Powles argued that Google clearly has such data, and its apparent unwillingness to share is not about privacy, but power. "They understand the power of information more than anyone," she said.

Google hasn't yet responded to Motherboard's request for comment, but told the Guardian: "Our transparency report is always evolving and it's helpful to have feedback like this so we know what information the public would find useful. We will consider these ideas, weighing them against the various constraints within which we have to work—operationally and from a data protection standpoint."

Better coverage

EU regulators, meanwhile, are eyeing up increased coverage. At the moment, Google delinks URLs in results on its European websites, but not Google.com. European Commissioners and data regulators have suggested they want that to change.
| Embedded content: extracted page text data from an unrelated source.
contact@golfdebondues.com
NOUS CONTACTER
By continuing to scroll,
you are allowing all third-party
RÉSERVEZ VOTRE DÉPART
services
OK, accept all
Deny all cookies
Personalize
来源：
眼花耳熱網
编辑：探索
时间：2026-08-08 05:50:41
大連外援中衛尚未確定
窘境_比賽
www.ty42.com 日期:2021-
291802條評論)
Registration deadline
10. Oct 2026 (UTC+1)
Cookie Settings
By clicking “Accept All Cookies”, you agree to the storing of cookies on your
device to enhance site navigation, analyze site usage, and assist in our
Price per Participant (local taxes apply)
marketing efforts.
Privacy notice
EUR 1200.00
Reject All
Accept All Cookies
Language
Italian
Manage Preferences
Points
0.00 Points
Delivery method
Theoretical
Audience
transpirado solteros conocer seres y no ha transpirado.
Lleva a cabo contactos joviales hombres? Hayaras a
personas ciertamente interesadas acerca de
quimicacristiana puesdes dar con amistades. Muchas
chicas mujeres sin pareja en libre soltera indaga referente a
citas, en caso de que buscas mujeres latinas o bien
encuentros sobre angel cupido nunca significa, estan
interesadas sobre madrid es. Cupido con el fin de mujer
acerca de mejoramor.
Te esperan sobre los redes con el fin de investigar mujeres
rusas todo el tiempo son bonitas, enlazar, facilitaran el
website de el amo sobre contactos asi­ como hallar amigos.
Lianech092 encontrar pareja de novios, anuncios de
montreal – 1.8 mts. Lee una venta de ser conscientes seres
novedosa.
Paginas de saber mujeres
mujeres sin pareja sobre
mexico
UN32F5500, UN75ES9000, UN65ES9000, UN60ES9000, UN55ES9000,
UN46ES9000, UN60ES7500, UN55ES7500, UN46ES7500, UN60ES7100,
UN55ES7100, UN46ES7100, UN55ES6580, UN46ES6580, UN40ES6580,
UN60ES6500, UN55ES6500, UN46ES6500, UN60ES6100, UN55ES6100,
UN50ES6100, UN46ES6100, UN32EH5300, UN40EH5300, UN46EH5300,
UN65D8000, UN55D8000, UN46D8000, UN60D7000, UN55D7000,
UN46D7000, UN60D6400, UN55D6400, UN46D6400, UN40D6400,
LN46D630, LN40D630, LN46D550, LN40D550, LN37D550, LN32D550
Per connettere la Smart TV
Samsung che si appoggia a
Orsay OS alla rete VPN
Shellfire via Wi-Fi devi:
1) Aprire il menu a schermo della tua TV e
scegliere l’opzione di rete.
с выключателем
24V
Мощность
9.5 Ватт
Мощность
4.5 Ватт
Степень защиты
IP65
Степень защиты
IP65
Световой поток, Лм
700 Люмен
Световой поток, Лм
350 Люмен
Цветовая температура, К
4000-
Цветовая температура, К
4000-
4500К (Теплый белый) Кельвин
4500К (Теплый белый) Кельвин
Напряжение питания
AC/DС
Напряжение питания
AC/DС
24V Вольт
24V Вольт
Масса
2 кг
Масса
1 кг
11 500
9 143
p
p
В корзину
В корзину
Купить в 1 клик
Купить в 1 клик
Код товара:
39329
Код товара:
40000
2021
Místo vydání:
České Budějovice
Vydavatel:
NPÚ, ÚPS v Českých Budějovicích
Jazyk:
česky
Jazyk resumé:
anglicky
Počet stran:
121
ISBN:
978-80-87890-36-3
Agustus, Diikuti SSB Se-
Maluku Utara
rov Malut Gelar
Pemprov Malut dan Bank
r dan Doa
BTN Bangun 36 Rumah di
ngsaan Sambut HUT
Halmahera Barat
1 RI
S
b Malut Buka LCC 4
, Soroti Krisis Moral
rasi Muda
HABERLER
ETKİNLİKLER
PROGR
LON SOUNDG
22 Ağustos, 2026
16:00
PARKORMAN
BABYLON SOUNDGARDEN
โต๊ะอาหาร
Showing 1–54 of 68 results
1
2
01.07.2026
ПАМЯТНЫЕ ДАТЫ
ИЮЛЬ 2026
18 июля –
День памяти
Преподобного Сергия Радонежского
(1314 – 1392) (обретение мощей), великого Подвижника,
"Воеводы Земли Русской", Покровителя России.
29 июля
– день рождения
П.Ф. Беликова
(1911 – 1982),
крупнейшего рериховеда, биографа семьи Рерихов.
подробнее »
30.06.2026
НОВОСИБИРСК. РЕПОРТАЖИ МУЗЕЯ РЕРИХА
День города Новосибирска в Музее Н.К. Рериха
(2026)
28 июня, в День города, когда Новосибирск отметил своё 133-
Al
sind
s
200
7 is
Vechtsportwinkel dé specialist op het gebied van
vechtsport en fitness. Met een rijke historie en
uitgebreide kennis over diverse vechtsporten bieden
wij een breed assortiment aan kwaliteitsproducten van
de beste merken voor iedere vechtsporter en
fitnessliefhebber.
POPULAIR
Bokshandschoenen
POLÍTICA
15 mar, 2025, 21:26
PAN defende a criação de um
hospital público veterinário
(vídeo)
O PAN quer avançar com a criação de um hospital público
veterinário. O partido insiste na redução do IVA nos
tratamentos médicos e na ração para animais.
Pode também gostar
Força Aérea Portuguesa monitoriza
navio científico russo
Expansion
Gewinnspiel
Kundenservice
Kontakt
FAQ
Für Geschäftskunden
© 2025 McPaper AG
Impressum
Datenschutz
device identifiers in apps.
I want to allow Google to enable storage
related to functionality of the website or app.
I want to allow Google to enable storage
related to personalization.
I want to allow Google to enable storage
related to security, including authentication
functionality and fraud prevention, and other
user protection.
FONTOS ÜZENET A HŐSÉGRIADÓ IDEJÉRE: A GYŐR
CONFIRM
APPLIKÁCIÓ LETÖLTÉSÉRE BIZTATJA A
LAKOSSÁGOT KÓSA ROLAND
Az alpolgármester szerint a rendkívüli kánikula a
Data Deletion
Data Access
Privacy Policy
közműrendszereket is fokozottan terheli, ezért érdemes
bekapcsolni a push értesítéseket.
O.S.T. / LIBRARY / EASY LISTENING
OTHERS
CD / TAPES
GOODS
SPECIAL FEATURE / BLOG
"We want the removals to be applicable on all Google sites," Isabelle Falque-Pierrotin, head of France's data protection regulator, CNIL, told The Wall Street Journal. "Their position will have to change."

That may be seen as overreach—why should European laws extend to the US?—but it's worth noting that Google already delinks many more websites across all of its properties deemed to contain copyright infringement under American laws.

"I don't think it's likely that Google will roll it out globally in the short term—the First Amendment argument in the US is still too strong—but I wouldn't rule it out in the long term," noted Bernal. "Google is being subject to more regulation generally, on both sides of the Atlantic, and this can only be expected to continue. The next year or so will be very interesting for Google and regulators generally."